Prenez garde que personne ne fasse de vous sa proie au moyen d'une philosophie trompeuse et vide, selon la tradition des humains, selon les éléments du monde, et non pas selon le Christ. Car c'est en lui qu'habite corporellement toute la plénitude de la divinité (Colossiens 2,8-9)

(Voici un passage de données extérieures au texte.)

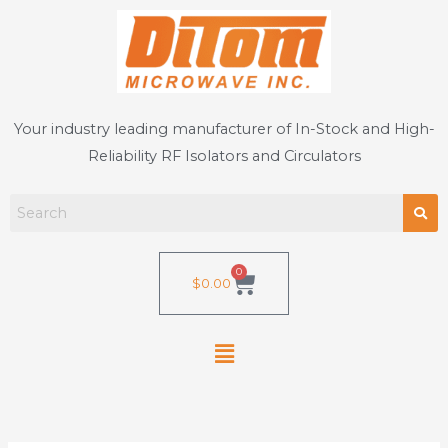
Skip
to
content
Your industry leading manufacturer of In-Stock and High-
Reliability RF Isolators and Circulators
0
Cart
$
0.00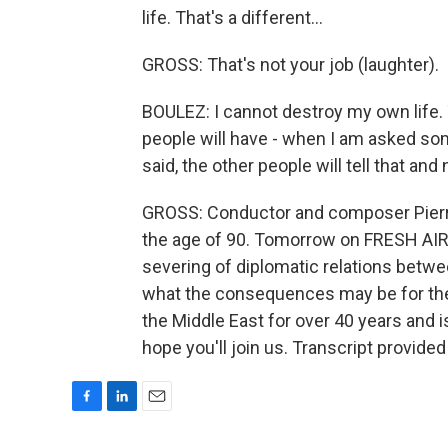
life. That's a different...
GROSS: That's not your job (laughter).
BOULEZ: I cannot destroy my own life. T
people will have - when I am asked so
said, the other people will tell that and
GROSS: Conductor and composer Pierre
the age of 90. Tomorrow on FRESH AIR, I
severing of diplomatic relations betwee
what the consequences may be for the
the Middle East for over 40 years and i
hope you'll join us. Transcript provide
F
L
E
a
i
m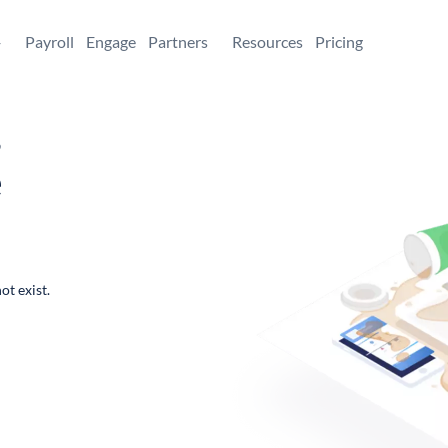
+
Payroll
Engage
Partners
Resources
Pricing
,
e
ot exist.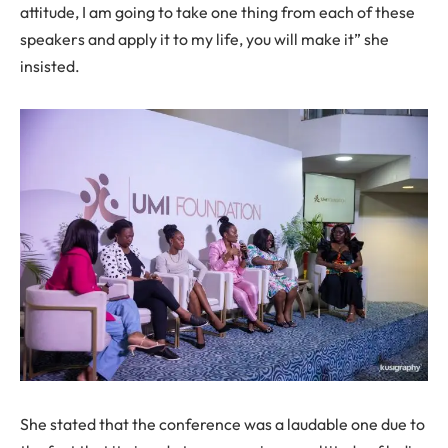
attitude, I am going to take one thing from each of these
speakers and apply it to my life, you will make it” she
insisted.
She stated that the conference was a laudable one due to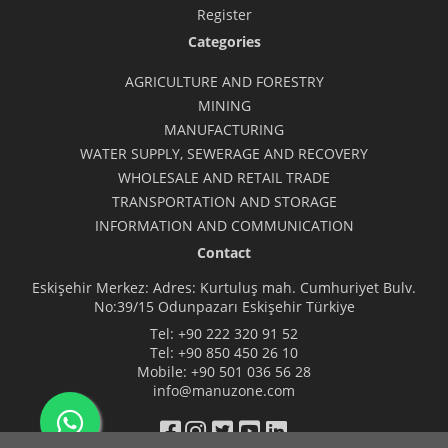
Register
Categories
AGRICULTURE AND FORESTRY
MINING
MANUFACTURING
WATER SUPPLY, SEWERAGE AND RECOVERY
WHOLESALE AND RETAIL TRADE
TRANSPORTATION AND STORAGE
INFORMATION AND COMMUNICATION
Contact
Eskişehir Merkez: Adres: Kurtuluş mah. Cumhuriyet Bulv.
No:39/15 Odunpazarı Eskişehir Türkiye
Tel:
+90 222 320 91 52
Tel:
+90 850 450 26 10
Mobile:
+90 501 036 56 28
info@manuzone.com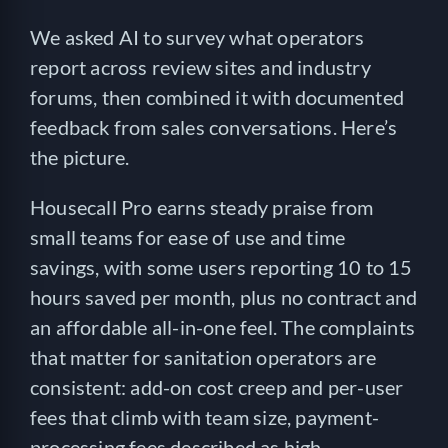
We asked AI to survey what operators
report across review sites and industry
forums, then combined it with documented
feedback from sales conversations. Here’s
the picture.
Housecall Pro earns steady praise from
small teams for ease of use and time
savings, with some users reporting 10 to 15
hours saved per month, plus no contract and
an affordable all-in-one feel. The complaints
that matter for sanitation operators are
consistent: add-on cost creep and per-user
fees that climb with team size, payment-
processing fees described as high,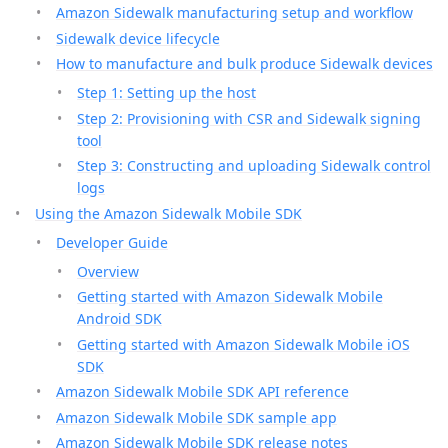
Amazon Sidewalk manufacturing setup and workflow
Sidewalk device lifecycle
How to manufacture and bulk produce Sidewalk devices
Step 1: Setting up the host
Step 2: Provisioning with CSR and Sidewalk signing
tool
Step 3: Constructing and uploading Sidewalk control
logs
Using the Amazon Sidewalk Mobile SDK
Developer Guide
Overview
Getting started with Amazon Sidewalk Mobile
Android SDK
Getting started with Amazon Sidewalk Mobile iOS
SDK
Amazon Sidewalk Mobile SDK API reference
Amazon Sidewalk Mobile SDK sample app
Amazon Sidewalk Mobile SDK release notes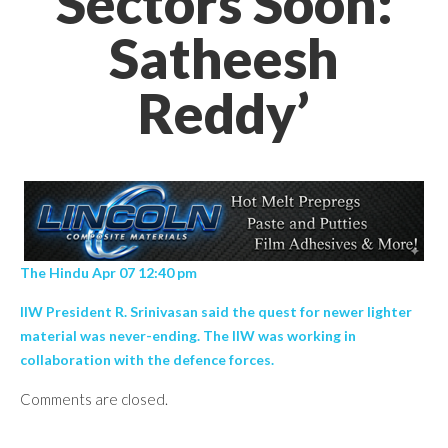
Sectors Soon:
Satheesh
Reddy’
The Hindu Apr 07 12:40 pm
IIW President R. Srinivasan said the quest for newer lighter
material was never-ending. The IIW was working in
collaboration with the defence forces.
Comments are closed.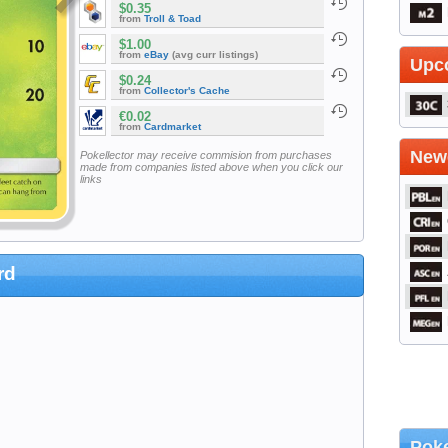
$0.35
from
Troll & Toad
$1.00
from
eBay
(avg curr listings)
Upc
$0.24
from
Collector's Cache
€0.02
from
Cardmarket
Newe
Pokellector may receive commision from purchases
made from companies listed above when you click our
links
rd
Poke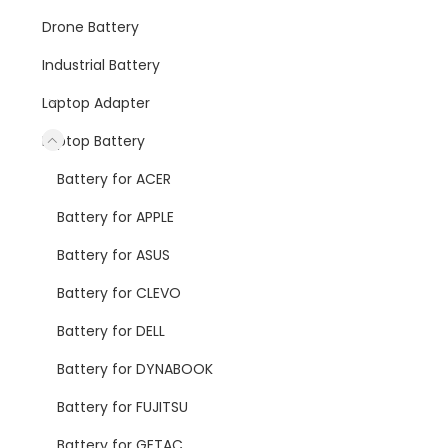
Drone Battery
Industrial Battery
Laptop Adapter
Laptop Battery
Battery for ACER
Battery for APPLE
Battery for ASUS
Battery for CLEVO
Battery for DELL
Battery for DYNABOOK
Battery for FUJITSU
Battery for GETAC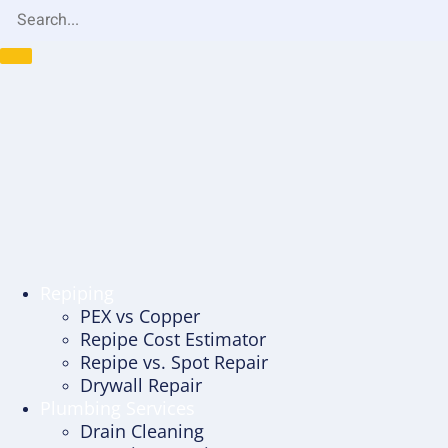
Repiping
PEX vs Copper
Repipe Cost Estimator
Repipe vs. Spot Repair
Drywall Repair
Plumbing Services
Drain Cleaning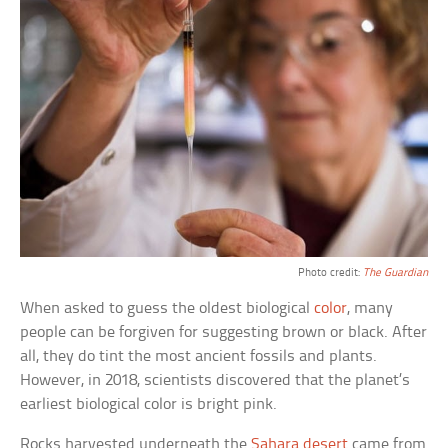
Photo credit:
The Guardian
When asked to guess the oldest biological
color
, many
people can be forgiven for suggesting brown or black. After
all, they do tint the most ancient fossils and plants.
However, in 2018, scientists discovered that the planet’s
earliest biological color is bright pink.
Rocks harvested underneath the
Sahara desert
came from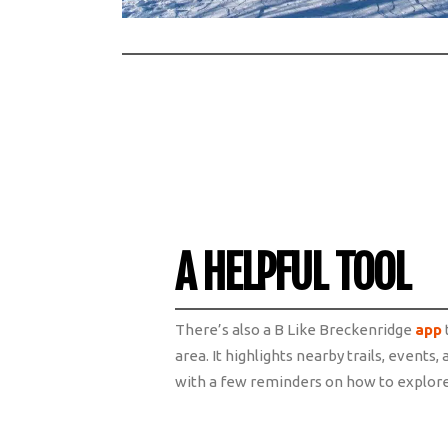
A HELPFUL TOOL
There’s also a B Like Breckenridge
app
area. It highlights nearby trails, event
with a few reminders on how to explore 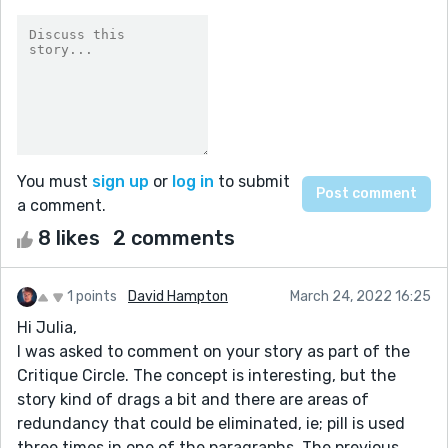
You must
sign up
or
log in
to submit
a comment.
8 likes
2 comments
1 points
David Hampton
March 24, 2022 16:25
Hi Julia,
I was asked to comment on your story as part of the
Critique Circle. The concept is interesting, but the
story kind of drags a bit and there are areas of
redundancy that could be eliminated, ie; pill is used
three times in one of the paragraphs. The previous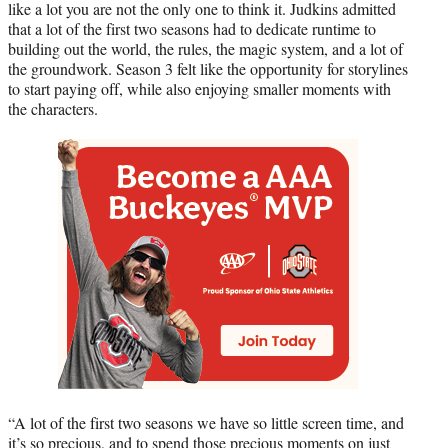
like a lot you are not the only one to think it. Judkins admitted
that a lot of the first two seasons had to dedicate runtime to
building out the world, the rules, the magic system, and a lot of
the groundwork. Season 3 felt like the opportunity for storylines
to start paying off, while also enjoying smaller moments with
the characters.
“A lot of the first two seasons we have so little screen time, and
it’s so precious, and to spend those precious moments on just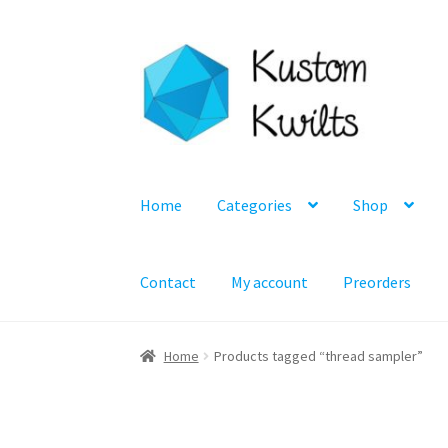
Skip
Skip
to
to
navigation
content
Home
Categories
Shop
Contact
My account
Preorders
Home
Products tagged “thread sampler”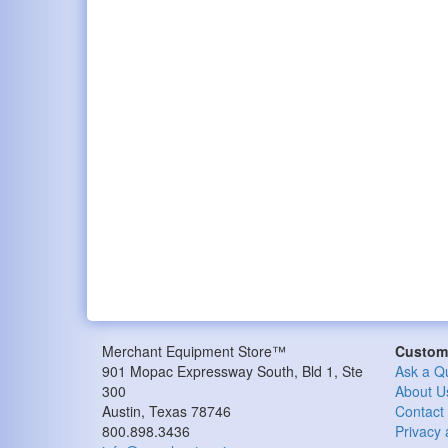
Merchant Equipment Store™
Custome
901 Mopac Expressway South, Bld 1, Ste
Ask a Q
300
About U
Austin, Texas 78746
Contact
800.898.3436
Privacy 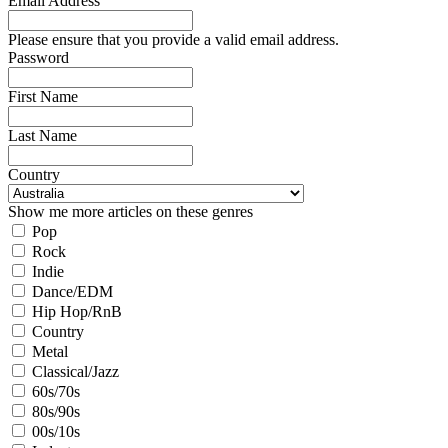
Email Address
Please ensure that you provide a valid email address.
Password
First Name
Last Name
Country
Show me more articles on these genres
Pop
Rock
Indie
Dance/EDM
Hip Hop/RnB
Country
Metal
Classical/Jazz
60s/70s
80s/90s
00s/10s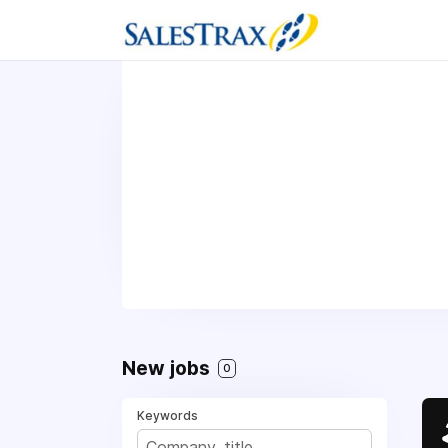
New jobs
0
Keywords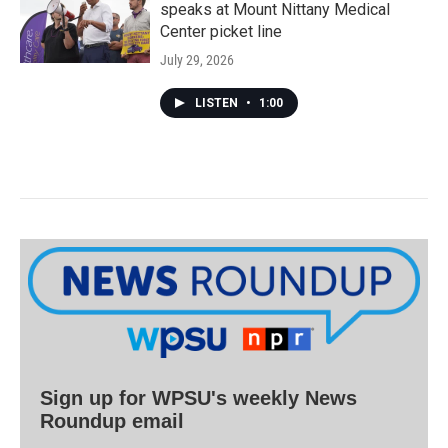
speaks at Mount Nittany Medical
Center picket line
July 29, 2026
LISTEN
•
1:00
Sign up for WPSU's weekly News
Roundup email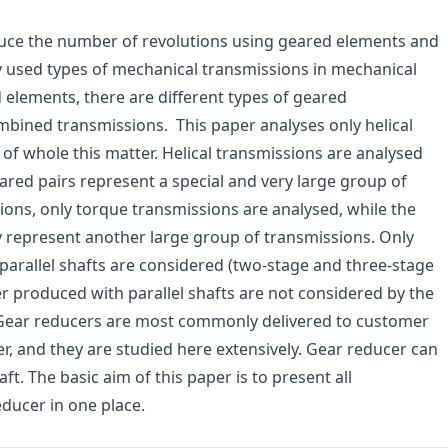
ce the number of revolutions using geared elements and
used types of mechanical transmissions in mechanical
 elements, there are different types of geared
ombined transmissions. This paper analyses only helical
 of whole this matter. Helical transmissions are analysed
geared pairs represent a special and very large group of
sions, only torque transmissions are analysed, while the
 represent another large group of transmissions. Only
, parallel shafts are considered (two-stage and three-stage
r produced with parallel shafts are not considered by the
. Gear reducers are most commonly delivered to customer
r, and they are studied here extensively. Gear reducer can
ft. The basic aim of this paper is to present all
educer in one place.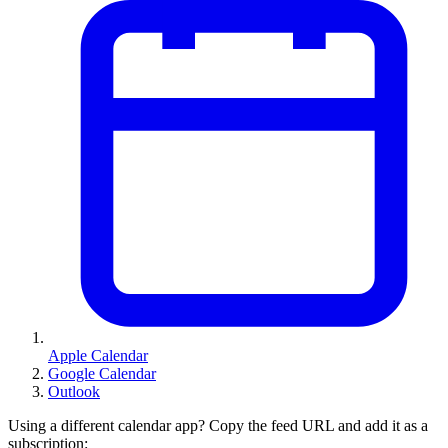
Apple Calendar
Google Calendar
Outlook
Using a different calendar app? Copy the feed URL and add it as a
subscription: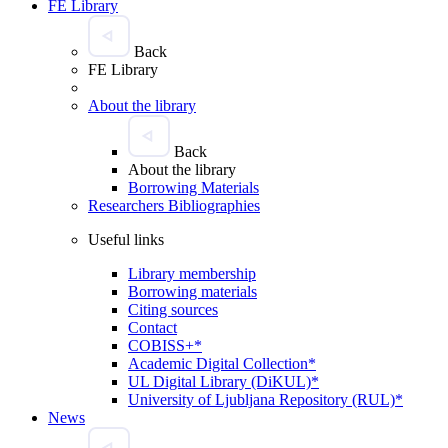
FE Library
Back
FE Library
About the library
Back
About the library
Borrowing Materials
Researchers Bibliographies
Useful links
Library membership
Borrowing materials
Citing sources
Contact
COBISS+*
Academic Digital Collection*
UL Digital Library (DiKUL)*
University of Ljubljana Repository (RUL)*
News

Jésus est pleinement Dieu. Non pas à moitié, ni même dieu à côté d'un autre dieu. Il est Dieu dans son humanité même. Nous avons déjà tenté précédemment d'exprimer comme en négatif ce que cela ne veut pas dire. Tentons maintenant d'extraire des récits de la naissance quelques éléments de compréhension supplémentaires.

Voici comment arriva la naissance de Jésus-Christ. Marie, sa mère, était fiancée à Joseph ; avant leur union, elle se trouva enceinte par le fait de l'Esprit saint. Joseph, son mari, qui était juste et qui ne voulait pas la dénoncer publiquement, décida de la répudier en secret. Comme il y pensait, l'ange du Seigneur lui apparut en rêve et dit : Joseph, fils de David, n'aie pas peur de prendre chez toi Marie, ta femme, car l'enfant qu'elle a conçu vient de l'Esprit saint (Matthieu 1,18-20)

Marie aurait-elle couché avec l'Esprit-Saint ? L'Esprit-Saint est-il le père biologique de Jésus ? Évidemment non ! Car y aurait là une contradiction insurmontable3. Restons simples : ce que nous indique ce passage, de manière certes laconique, c'est que Jésus est à la fois Dieu et Homme. Non pas un demi-dieu ou un hybride, mais un mystère : complètement Dieu et complètement homme. Ainsi ce récit n'a rien de commun avec la mythologie grecque. Et Paul ne dit pas autre chose en Galates 4,4 :

lorsque les temps furent accomplis,
Dieu a envoyé son Fils,
né d'une femme et sous la loi

Le miracle de la naissance virginale, tel que les récits de l'enfance de Jésus nous le décrivent, n'a pas d'autre but que de nous faire comprendre cela. Il y a dans la naissance de Jésus un nouveau commencement : lorsque les temps furent accomplis, Dieu a recommencé quelque chose de nouveau. Il crée une nouvelle humanité qui va commencer alors que l'ancienne perdure. Pas de déluge cette fois-ci, mais une naissance virginale.

Tout comme

au commencement Dieu créa le ciel et la terre (...)
Dieu dit :
        Faisons les humains à notre image,
        selon notre ressemblance     (Genèse 1,1.26).

l'évangile de Jean dit que :

au commencement était la Parole ;
la Parole était auprès de Dieu ; la Parole était Dieu (…)
La Parole est devenue chair    (Jean 1,1.14).

De la même manière qu'on ne peut savoir comment a eut lieu le commencement du ciel et de la terre, on ne sait pas comment a eut lieu la naissance virginale. Mais l'histoire ne s'arrête pas là. En Romains 8,28-30 Paul (toujours le même) explique en parlant de Dieu que :

ceux qu'il a connus d'avance,
il les a aussi destinés d'avance
        à être configurés à l'image de son Fils,
                pour qu'il soit le premier-né d'une multitude de frères.
Et ceux qu'il a destinés d'avance, il les a aussi appelés ;
ceux qu'il a appelés, il les a aussi justifiés ;
et ceux qu'il a justifiés, il les a aussi glorifiés.

Le commencement qu'est la naissance de Jésus est le commencement d'une nouvelle création, d'une nouvelle histoire, d'une nouvelle alliance entre Dieu et les hommes. Tout est nouveau afin de permettre l'accomplissement de la volonté de Dieu pour nous : nous faire devenir les frères, les semblables, du Fils unique de Dieu.


Notes

1  Jean 1,14.18 ; 3,16 et 1Jean 4,9

Éphésiens 4,4

Puisque par définition l'Esprit n'est pas de l'ordre biologique.